* _Brief_
If a line in the records below holds the word "Engineering", copy it.

** Available records follows **

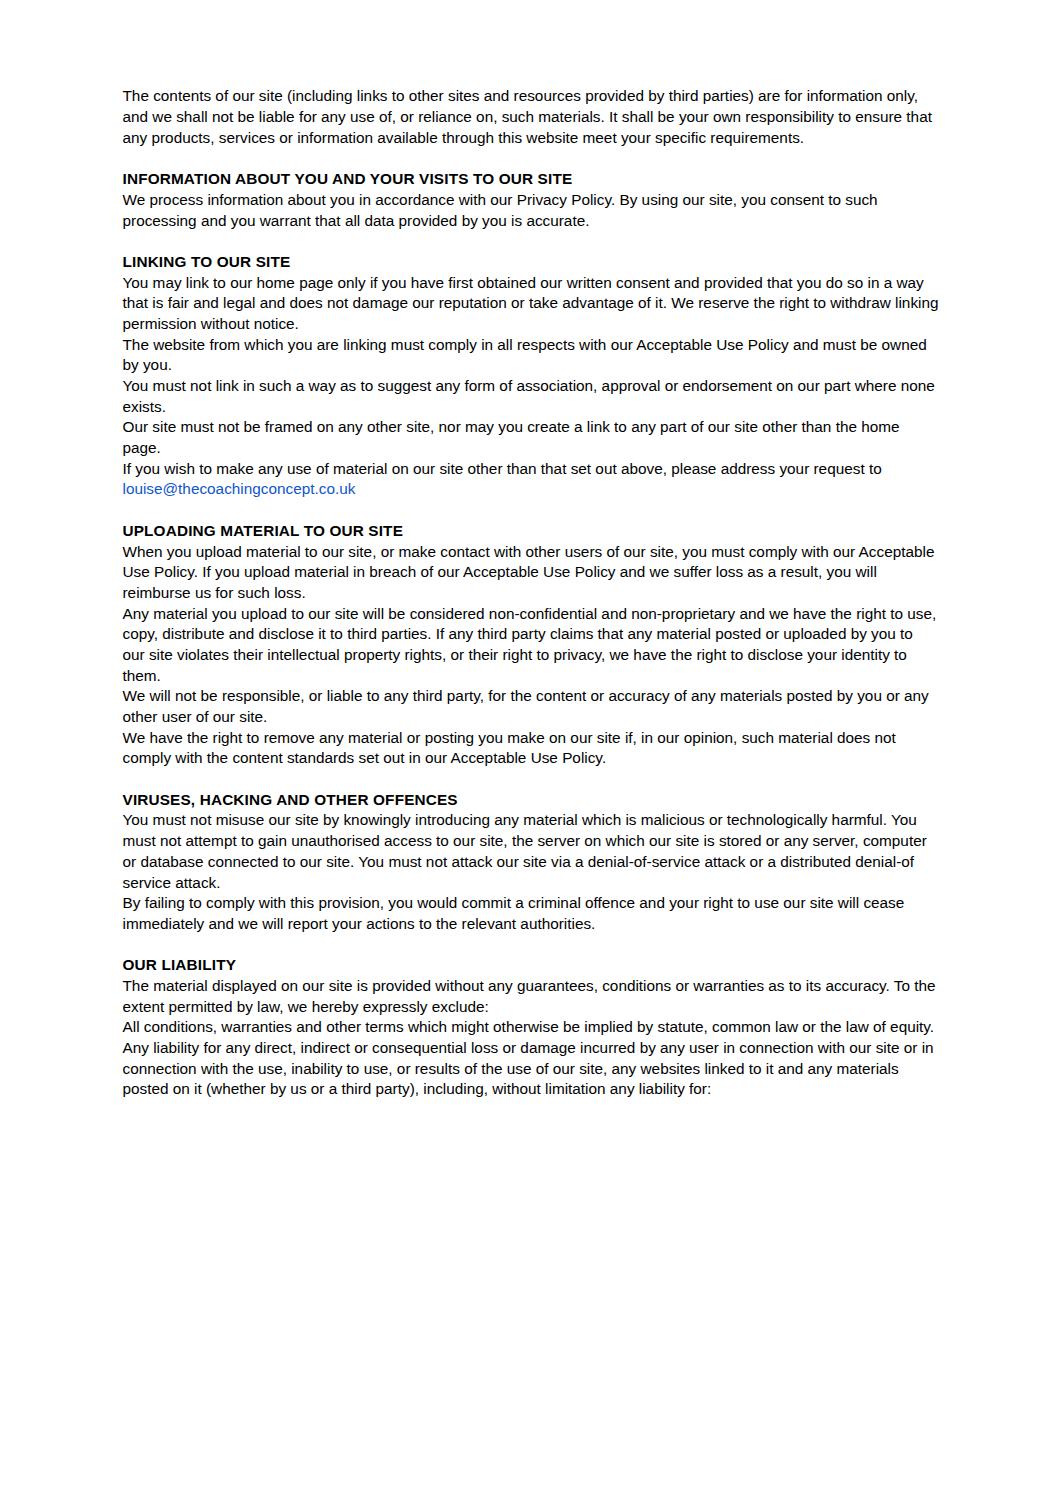The contents of our site (including links to other sites and resources provided by third parties) are for information only, and we shall not be liable for any use of, or reliance on, such materials. It shall be your own responsibility to ensure that any products, services or information available through this website meet your specific requirements.
Information about you and your visits to our site
We process information about you in accordance with our Privacy Policy. By using our site, you consent to such processing and you warrant that all data provided by you is accurate.
Linking to our site
You may link to our home page only if you have first obtained our written consent and provided that you do so in a way that is fair and legal and does not damage our reputation or take advantage of it. We reserve the right to withdraw linking permission without notice.
The website from which you are linking must comply in all respects with our Acceptable Use Policy and must be owned by you.
You must not link in such a way as to suggest any form of association, approval or endorsement on our part where none exists.
Our site must not be framed on any other site, nor may you create a link to any part of our site other than the home page.
If you wish to make any use of material on our site other than that set out above, please address your request to louise@thecoachingconcept.co.uk
Uploading material to our site
When you upload material to our site, or make contact with other users of our site, you must comply with our Acceptable Use Policy. If you upload material in breach of our Acceptable Use Policy and we suffer loss as a result, you will reimburse us for such loss.
Any material you upload to our site will be considered non-confidential and non-proprietary and we have the right to use, copy, distribute and disclose it to third parties. If any third party claims that any material posted or uploaded by you to our site violates their intellectual property rights, or their right to privacy, we have the right to disclose your identity to them.
We will not be responsible, or liable to any third party, for the content or accuracy of any materials posted by you or any other user of our site.
We have the right to remove any material or posting you make on our site if, in our opinion, such material does not comply with the content standards set out in our Acceptable Use Policy.
Viruses, hacking and other offences
You must not misuse our site by knowingly introducing any material which is malicious or technologically harmful. You must not attempt to gain unauthorised access to our site, the server on which our site is stored or any server, computer or database connected to our site. You must not attack our site via a denial-of-service attack or a distributed denial-of service attack.
By failing to comply with this provision, you would commit a criminal offence and your right to use our site will cease immediately and we will report your actions to the relevant authorities.
Our liability
The material displayed on our site is provided without any guarantees, conditions or warranties as to its accuracy. To the extent permitted by law, we hereby expressly exclude:
All conditions, warranties and other terms which might otherwise be implied by statute, common law or the law of equity.
Any liability for any direct, indirect or consequential loss or damage incurred by any user in connection with our site or in connection with the use, inability to use, or results of the use of our site, any websites linked to it and any materials posted on it (whether by us or a third party), including, without limitation any liability for:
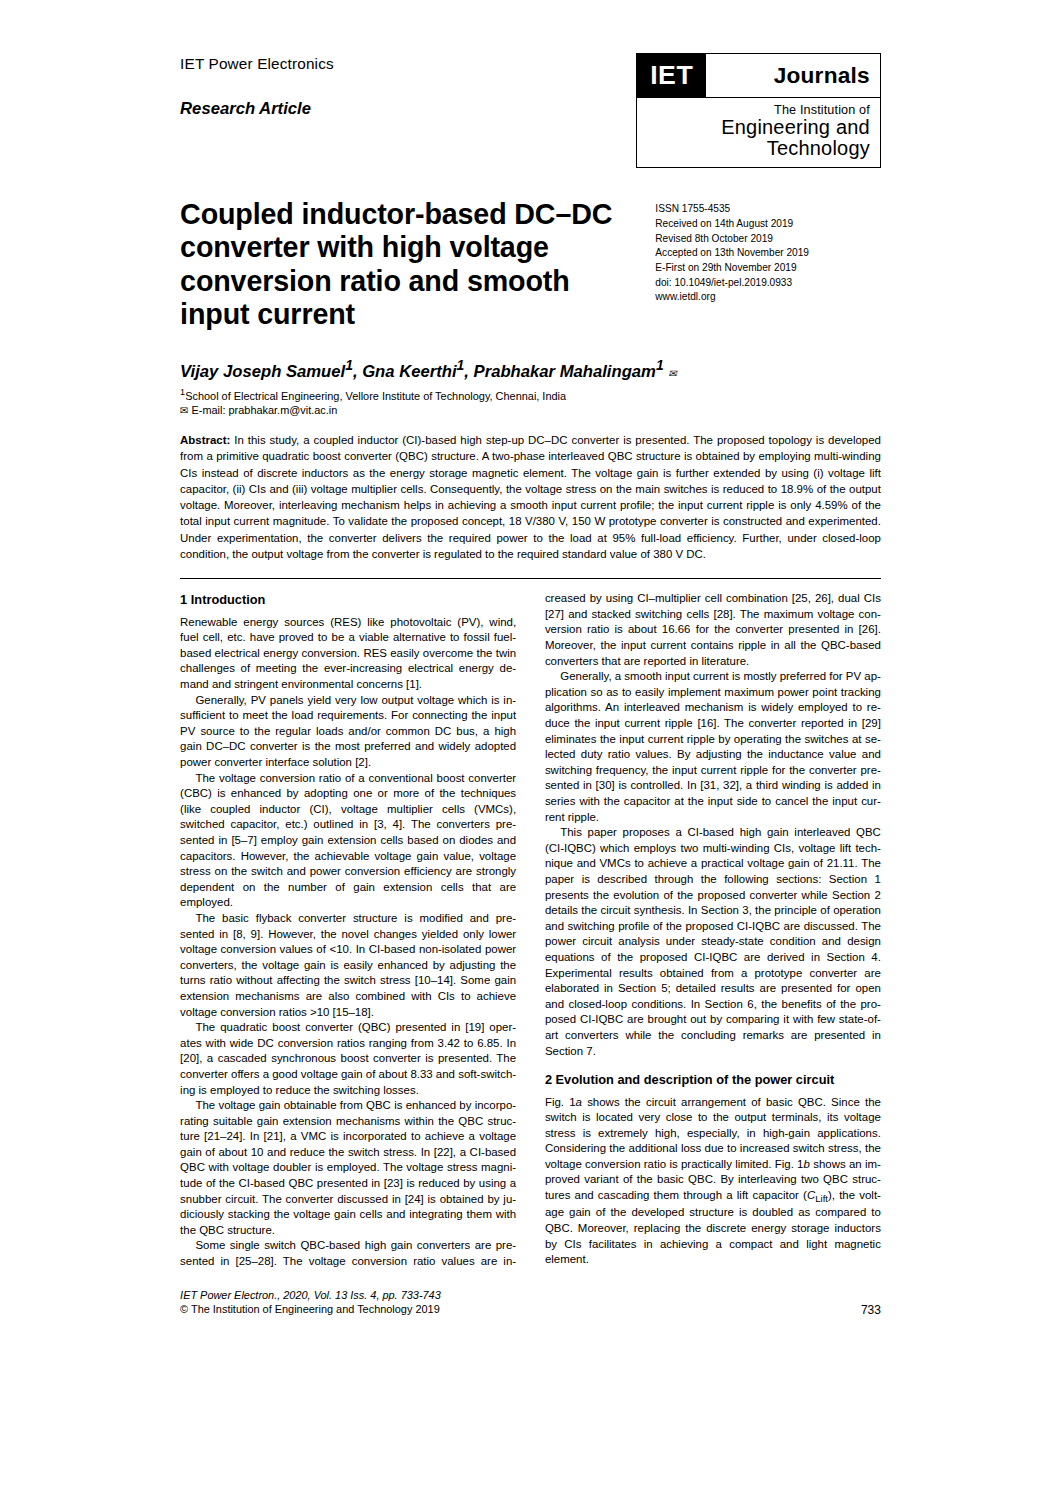IET Power Electronics
Research Article
IET
Journals
The Institution of
Engineering and Technology
Coupled inductor-based DC–DC converter with high voltage conversion ratio and smooth input current
ISSN 1755-4535
Received on 14th August 2019
Revised 8th October 2019
Accepted on 13th November 2019
E-First on 29th November 2019
doi: 10.1049/iet-pel.2019.0933
www.ietdl.org
Vijay Joseph Samuel1, Gna Keerthi1, Prabhakar Mahalingam1 ✉
1School of Electrical Engineering, Vellore Institute of Technology, Chennai, India
✉ E-mail: prabhakar.m@vit.ac.in
Abstract: In this study, a coupled inductor (CI)-based high step-up DC–DC converter is presented. The proposed topology is developed from a primitive quadratic boost converter (QBC) structure. A two-phase interleaved QBC structure is obtained by employing multi-winding CIs instead of discrete inductors as the energy storage magnetic element. The voltage gain is further extended by using (i) voltage lift capacitor, (ii) CIs and (iii) voltage multiplier cells. Consequently, the voltage stress on the main switches is reduced to 18.9% of the output voltage. Moreover, interleaving mechanism helps in achieving a smooth input current profile; the input current ripple is only 4.59% of the total input current magnitude. To validate the proposed concept, 18 V/380 V, 150 W prototype converter is constructed and experimented. Under experimentation, the converter delivers the required power to the load at 95% full-load efficiency. Further, under closed-loop condition, the output voltage from the converter is regulated to the required standard value of 380 V DC.
1 Introduction
Renewable energy sources (RES) like photovoltaic (PV), wind, fuel cell, etc. have proved to be a viable alternative to fossil fuel-based electrical energy conversion. RES easily overcome the twin challenges of meeting the ever-increasing electrical energy demand and stringent environmental concerns [1].
Generally, PV panels yield very low output voltage which is insufficient to meet the load requirements. For connecting the input PV source to the regular loads and/or common DC bus, a high gain DC–DC converter is the most preferred and widely adopted power converter interface solution [2].
The voltage conversion ratio of a conventional boost converter (CBC) is enhanced by adopting one or more of the techniques (like coupled inductor (CI), voltage multiplier cells (VMCs), switched capacitor, etc.) outlined in [3, 4]. The converters presented in [5–7] employ gain extension cells based on diodes and capacitors. However, the achievable voltage gain value, voltage stress on the switch and power conversion efficiency are strongly dependent on the number of gain extension cells that are employed.
The basic flyback converter structure is modified and presented in [8, 9]. However, the novel changes yielded only lower voltage conversion values of <10. In CI-based non-isolated power converters, the voltage gain is easily enhanced by adjusting the turns ratio without affecting the switch stress [10–14]. Some gain extension mechanisms are also combined with CIs to achieve voltage conversion ratios >10 [15–18].
The quadratic boost converter (QBC) presented in [19] operates with wide DC conversion ratios ranging from 3.42 to 6.85. In [20], a cascaded synchronous boost converter is presented. The converter offers a good voltage gain of about 8.33 and soft-switching is employed to reduce the switching losses.
The voltage gain obtainable from QBC is enhanced by incorporating suitable gain extension mechanisms within the QBC structure [21–24]. In [21], a VMC is incorporated to achieve a voltage gain of about 10 and reduce the switch stress. In [22], a CI-based QBC with voltage doubler is employed. The voltage stress magnitude of the CI-based QBC presented in [23] is reduced by using a snubber circuit. The converter discussed in [24] is obtained by judiciously stacking the voltage gain cells and integrating them with the QBC structure.
Some single switch QBC-based high gain converters are presented in [25–28]. The voltage conversion ratio values are increased by using CI–multiplier cell combination [25, 26], dual CIs [27] and stacked switching cells [28]. The maximum voltage conversion ratio is about 16.66 for the converter presented in [26]. Moreover, the input current contains ripple in all the QBC-based converters that are reported in literature.
Generally, a smooth input current is mostly preferred for PV application so as to easily implement maximum power point tracking algorithms. An interleaved mechanism is widely employed to reduce the input current ripple [16]. The converter reported in [29] eliminates the input current ripple by operating the switches at selected duty ratio values. By adjusting the inductance value and switching frequency, the input current ripple for the converter presented in [30] is controlled. In [31, 32], a third winding is added in series with the capacitor at the input side to cancel the input current ripple.
This paper proposes a CI-based high gain interleaved QBC (CI-IQBC) which employs two multi-winding CIs, voltage lift technique and VMCs to achieve a practical voltage gain of 21.11. The paper is described through the following sections: Section 1 presents the evolution of the proposed converter while Section 2 details the circuit synthesis. In Section 3, the principle of operation and switching profile of the proposed CI-IQBC are discussed. The power circuit analysis under steady-state condition and design equations of the proposed CI-IQBC are derived in Section 4. Experimental results obtained from a prototype converter are elaborated in Section 5; detailed results are presented for open and closed-loop conditions. In Section 6, the benefits of the proposed CI-IQBC are brought out by comparing it with few state-of-art converters while the concluding remarks are presented in Section 7.
2 Evolution and description of the power circuit
Fig. 1a shows the circuit arrangement of basic QBC. Since the switch is located very close to the output terminals, its voltage stress is extremely high, especially, in high-gain applications. Considering the additional loss due to increased switch stress, the voltage conversion ratio is practically limited. Fig. 1b shows an improved variant of the basic QBC. By interleaving two QBC structures and cascading them through a lift capacitor (CLift), the voltage gain of the developed structure is doubled as compared to QBC. Moreover, replacing the discrete energy storage inductors by CIs facilitates in achieving a compact and light magnetic element.
IET Power Electron., 2020, Vol. 13 Iss. 4, pp. 733-743
© The Institution of Engineering and Technology 2019
733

** End of Available records **

* _Finished exercise_
Engineering and Technology
1School of Electrical Engineering, Vellore Institute of Technology, Chennai, India
© The Institution of Engineering and Technology 2019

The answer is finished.